Now it’s the national anthem. My youngest son, who’s only four, doesn’t know any better so he continues to call Baez so I have to teach him that during the national anthem, we need to be quiet and listen. After the anthem, my kids keep calling for Baez—and he comes over to sign! And he signs for my boys first. How cool is that?

Javier Baez signs autographs for my boys

Javier Baez signs autographs for my boys

We thanked the seat ticketholders for letting us hang around in their seats to get autographs and headed to our own seats.

When we all got to our seats, I asked my oldest son if his view of Coghlan was lower since he wouldn’t sign an autograph. To his credit, my son said no. I too don’t have a lower view of Coghlan (or Wada or Baker for that matter), though I must admit I have a much higher view of Valaika, Soler, Kalish, Olt and Baez. The Cubs ended up losing the game (some questionable managerial decisions by Rick Renteria, but that’s for another post) but the boys went home on a really high note b/c they got those autographs—so happy you would think the team won.
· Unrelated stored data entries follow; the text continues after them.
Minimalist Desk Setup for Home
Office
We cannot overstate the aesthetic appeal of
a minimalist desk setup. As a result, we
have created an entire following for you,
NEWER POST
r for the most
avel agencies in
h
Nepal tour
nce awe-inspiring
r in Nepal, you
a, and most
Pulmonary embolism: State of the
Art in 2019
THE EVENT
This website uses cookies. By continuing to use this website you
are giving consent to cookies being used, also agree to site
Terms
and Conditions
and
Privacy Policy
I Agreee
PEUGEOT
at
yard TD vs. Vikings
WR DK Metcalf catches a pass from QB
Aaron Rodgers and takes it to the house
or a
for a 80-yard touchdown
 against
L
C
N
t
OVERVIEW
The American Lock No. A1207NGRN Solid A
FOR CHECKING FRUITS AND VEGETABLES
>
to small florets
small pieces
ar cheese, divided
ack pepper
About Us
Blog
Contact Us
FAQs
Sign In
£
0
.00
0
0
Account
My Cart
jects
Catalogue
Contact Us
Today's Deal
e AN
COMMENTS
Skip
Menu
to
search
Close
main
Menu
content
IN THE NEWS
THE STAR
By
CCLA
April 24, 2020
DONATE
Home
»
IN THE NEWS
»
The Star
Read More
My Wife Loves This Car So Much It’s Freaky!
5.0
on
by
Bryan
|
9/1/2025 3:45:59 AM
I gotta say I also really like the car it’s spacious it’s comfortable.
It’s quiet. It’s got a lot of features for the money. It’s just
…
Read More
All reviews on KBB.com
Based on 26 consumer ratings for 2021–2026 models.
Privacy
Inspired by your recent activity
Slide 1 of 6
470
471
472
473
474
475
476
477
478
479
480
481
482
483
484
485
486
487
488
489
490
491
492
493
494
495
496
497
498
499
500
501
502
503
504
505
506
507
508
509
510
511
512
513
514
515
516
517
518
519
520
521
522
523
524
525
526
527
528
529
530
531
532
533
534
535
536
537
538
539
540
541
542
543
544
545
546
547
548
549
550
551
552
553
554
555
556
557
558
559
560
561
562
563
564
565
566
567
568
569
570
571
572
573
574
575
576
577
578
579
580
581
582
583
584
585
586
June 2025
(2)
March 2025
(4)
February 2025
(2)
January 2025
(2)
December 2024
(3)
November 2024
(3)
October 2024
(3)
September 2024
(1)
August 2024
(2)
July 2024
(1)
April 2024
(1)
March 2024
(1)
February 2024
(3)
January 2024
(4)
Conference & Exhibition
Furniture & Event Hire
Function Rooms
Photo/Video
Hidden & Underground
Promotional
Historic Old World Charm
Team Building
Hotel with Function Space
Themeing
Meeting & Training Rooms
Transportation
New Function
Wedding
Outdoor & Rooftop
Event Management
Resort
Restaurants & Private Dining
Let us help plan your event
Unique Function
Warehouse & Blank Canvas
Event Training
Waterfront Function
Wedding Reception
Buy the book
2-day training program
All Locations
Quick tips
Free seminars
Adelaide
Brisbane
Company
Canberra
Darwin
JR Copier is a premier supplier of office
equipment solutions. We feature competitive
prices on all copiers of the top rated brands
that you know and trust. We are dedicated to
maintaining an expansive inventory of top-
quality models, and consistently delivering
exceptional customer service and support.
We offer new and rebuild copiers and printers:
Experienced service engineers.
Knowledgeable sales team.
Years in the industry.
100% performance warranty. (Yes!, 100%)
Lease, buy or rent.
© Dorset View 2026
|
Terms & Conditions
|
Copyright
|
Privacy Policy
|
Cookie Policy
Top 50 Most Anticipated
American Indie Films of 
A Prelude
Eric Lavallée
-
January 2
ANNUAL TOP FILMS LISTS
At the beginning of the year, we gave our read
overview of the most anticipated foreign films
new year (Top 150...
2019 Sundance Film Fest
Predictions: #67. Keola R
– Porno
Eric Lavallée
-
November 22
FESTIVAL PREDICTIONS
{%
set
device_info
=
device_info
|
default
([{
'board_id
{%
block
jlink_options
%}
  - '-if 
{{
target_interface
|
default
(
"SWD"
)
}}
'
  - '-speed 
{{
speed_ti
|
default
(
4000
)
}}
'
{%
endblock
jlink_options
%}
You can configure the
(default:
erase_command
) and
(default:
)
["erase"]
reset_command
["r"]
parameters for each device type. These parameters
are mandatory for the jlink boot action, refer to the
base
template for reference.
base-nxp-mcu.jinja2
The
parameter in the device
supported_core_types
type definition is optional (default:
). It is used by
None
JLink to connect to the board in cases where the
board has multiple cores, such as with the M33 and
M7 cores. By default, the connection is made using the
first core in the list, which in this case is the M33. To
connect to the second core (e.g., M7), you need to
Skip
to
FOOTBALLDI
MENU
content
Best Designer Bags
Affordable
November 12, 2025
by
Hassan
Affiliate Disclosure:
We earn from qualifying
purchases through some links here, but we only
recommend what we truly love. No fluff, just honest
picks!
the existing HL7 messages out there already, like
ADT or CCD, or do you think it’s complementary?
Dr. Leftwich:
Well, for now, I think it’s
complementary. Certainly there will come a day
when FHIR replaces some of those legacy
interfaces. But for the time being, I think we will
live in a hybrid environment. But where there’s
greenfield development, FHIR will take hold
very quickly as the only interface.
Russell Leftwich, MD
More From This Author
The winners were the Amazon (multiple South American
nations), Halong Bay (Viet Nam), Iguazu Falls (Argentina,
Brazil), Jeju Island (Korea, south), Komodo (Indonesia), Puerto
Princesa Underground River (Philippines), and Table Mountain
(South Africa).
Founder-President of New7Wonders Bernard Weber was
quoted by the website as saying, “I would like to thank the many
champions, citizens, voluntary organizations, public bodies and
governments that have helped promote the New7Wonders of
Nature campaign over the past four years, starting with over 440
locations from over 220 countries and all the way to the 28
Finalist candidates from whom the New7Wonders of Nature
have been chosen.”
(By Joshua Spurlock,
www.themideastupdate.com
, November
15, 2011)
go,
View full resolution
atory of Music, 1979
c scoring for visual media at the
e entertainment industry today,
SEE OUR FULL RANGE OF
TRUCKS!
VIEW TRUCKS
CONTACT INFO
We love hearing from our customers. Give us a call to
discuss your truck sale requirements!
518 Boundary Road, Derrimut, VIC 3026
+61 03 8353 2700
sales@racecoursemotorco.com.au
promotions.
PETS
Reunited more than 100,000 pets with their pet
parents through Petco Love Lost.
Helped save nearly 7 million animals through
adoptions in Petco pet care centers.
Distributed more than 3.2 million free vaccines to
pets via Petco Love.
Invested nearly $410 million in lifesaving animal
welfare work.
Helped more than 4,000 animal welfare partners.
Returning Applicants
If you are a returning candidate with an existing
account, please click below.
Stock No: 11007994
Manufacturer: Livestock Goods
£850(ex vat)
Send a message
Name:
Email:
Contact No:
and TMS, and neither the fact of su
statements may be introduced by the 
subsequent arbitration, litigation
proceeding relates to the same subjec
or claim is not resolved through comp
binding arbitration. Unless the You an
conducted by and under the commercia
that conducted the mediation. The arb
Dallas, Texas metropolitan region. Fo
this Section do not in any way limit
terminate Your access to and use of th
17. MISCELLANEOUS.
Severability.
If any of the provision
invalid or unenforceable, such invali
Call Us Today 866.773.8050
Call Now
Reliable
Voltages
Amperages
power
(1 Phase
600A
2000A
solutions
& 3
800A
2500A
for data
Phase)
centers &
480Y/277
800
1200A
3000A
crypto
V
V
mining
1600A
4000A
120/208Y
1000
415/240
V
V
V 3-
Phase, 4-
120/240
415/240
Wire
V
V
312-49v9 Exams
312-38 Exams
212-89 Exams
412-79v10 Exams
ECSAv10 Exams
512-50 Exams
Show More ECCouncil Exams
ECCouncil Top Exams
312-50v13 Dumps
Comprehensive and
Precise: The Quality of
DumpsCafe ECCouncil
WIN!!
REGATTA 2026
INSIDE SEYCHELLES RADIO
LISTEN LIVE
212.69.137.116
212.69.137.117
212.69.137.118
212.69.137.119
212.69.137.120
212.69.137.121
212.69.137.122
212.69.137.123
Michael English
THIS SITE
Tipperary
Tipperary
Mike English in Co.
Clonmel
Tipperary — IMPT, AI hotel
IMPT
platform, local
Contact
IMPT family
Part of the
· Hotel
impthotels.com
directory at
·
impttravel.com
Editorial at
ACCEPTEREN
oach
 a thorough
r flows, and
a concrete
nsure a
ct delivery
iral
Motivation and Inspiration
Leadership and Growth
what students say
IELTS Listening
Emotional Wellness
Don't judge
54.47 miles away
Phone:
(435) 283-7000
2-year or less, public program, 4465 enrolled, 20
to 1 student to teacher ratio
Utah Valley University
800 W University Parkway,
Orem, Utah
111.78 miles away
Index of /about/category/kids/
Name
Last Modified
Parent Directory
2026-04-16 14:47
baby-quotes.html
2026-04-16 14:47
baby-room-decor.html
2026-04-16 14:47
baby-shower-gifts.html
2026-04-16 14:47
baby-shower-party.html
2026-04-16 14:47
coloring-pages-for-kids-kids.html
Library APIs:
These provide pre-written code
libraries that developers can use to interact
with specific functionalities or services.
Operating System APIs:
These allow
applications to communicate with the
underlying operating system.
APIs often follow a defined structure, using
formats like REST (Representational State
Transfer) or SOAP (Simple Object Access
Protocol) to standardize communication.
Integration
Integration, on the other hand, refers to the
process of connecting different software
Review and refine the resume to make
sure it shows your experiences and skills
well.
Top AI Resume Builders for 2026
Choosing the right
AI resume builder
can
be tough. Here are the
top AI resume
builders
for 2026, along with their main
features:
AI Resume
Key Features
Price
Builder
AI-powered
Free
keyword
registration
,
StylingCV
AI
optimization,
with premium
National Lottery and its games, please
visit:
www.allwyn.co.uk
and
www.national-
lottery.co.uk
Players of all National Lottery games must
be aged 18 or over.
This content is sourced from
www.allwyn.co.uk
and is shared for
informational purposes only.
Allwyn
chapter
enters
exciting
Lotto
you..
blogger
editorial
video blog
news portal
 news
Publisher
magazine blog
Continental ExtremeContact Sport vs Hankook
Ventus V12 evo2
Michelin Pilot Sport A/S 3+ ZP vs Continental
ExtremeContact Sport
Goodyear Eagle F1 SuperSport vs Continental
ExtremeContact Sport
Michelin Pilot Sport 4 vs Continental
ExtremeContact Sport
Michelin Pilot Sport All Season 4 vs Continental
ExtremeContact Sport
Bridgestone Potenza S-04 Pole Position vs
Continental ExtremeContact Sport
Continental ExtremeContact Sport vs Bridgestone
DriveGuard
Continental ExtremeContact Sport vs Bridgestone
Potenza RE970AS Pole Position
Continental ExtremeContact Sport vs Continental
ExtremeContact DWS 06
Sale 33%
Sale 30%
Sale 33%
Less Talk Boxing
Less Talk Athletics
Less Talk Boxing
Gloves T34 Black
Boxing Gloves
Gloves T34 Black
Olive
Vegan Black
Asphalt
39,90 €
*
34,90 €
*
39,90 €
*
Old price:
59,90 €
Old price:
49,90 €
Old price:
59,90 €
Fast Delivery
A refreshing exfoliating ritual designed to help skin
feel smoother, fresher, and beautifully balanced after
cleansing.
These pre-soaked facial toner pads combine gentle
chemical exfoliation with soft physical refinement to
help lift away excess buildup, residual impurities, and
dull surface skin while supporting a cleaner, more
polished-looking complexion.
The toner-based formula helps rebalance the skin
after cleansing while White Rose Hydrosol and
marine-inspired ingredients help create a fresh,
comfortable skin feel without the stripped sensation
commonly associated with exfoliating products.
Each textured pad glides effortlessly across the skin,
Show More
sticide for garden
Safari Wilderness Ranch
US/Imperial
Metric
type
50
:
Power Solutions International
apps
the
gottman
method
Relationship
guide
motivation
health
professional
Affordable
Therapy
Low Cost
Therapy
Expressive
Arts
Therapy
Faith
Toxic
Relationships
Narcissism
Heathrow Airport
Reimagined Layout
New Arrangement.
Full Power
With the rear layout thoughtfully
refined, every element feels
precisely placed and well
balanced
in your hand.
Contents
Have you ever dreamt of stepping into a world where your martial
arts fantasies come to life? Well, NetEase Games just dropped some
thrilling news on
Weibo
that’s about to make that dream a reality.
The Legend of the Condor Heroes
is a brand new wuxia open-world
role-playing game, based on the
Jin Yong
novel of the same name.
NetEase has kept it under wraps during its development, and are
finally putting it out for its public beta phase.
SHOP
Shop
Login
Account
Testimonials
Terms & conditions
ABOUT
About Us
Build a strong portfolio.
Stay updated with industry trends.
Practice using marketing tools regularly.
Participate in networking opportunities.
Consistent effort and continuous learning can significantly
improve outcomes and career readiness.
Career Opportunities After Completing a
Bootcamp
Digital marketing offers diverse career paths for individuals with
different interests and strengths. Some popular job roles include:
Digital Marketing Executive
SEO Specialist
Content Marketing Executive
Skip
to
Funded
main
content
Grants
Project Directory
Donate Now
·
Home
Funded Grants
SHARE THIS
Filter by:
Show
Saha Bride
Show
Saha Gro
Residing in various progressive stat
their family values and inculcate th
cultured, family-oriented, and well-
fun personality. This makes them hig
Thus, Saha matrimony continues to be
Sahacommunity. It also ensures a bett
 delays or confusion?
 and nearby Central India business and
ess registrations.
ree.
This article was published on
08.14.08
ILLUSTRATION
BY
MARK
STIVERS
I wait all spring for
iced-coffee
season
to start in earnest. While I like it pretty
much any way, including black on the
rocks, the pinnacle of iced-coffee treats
In the end, we got five Cubs’ autographs, including Soler and Baez! Anthony Rizzo and Starlin Castro are out, as well as Alcantara, but I’d call tonight a smashing success for autographs. We even got Kemp, Puig and Gonzalez as a bonus.

I really think we got those autographs b/c those squeaky kids’ voices calling for the players is so cute and irresistible :)  And also, I think we got those autographs b/c of persistence. Being patient and waiting, even when it seemed hopeless. Isn’t that a metaphor for life?

In general, I think Cubs players, especially the stars, are great to the fans and don’t act stuck up. A few years ago, my oldest son and I waited in the parking lot after the game and Matt Garza (then the ace of the pitching staff) came over to sign autographs. Not sure if Theo Epstein encourages the players to do it as part of “The Cubs Way”, but that fan-friendly quality helps endear the players (and the team) to the fans. And it made my boys’ night.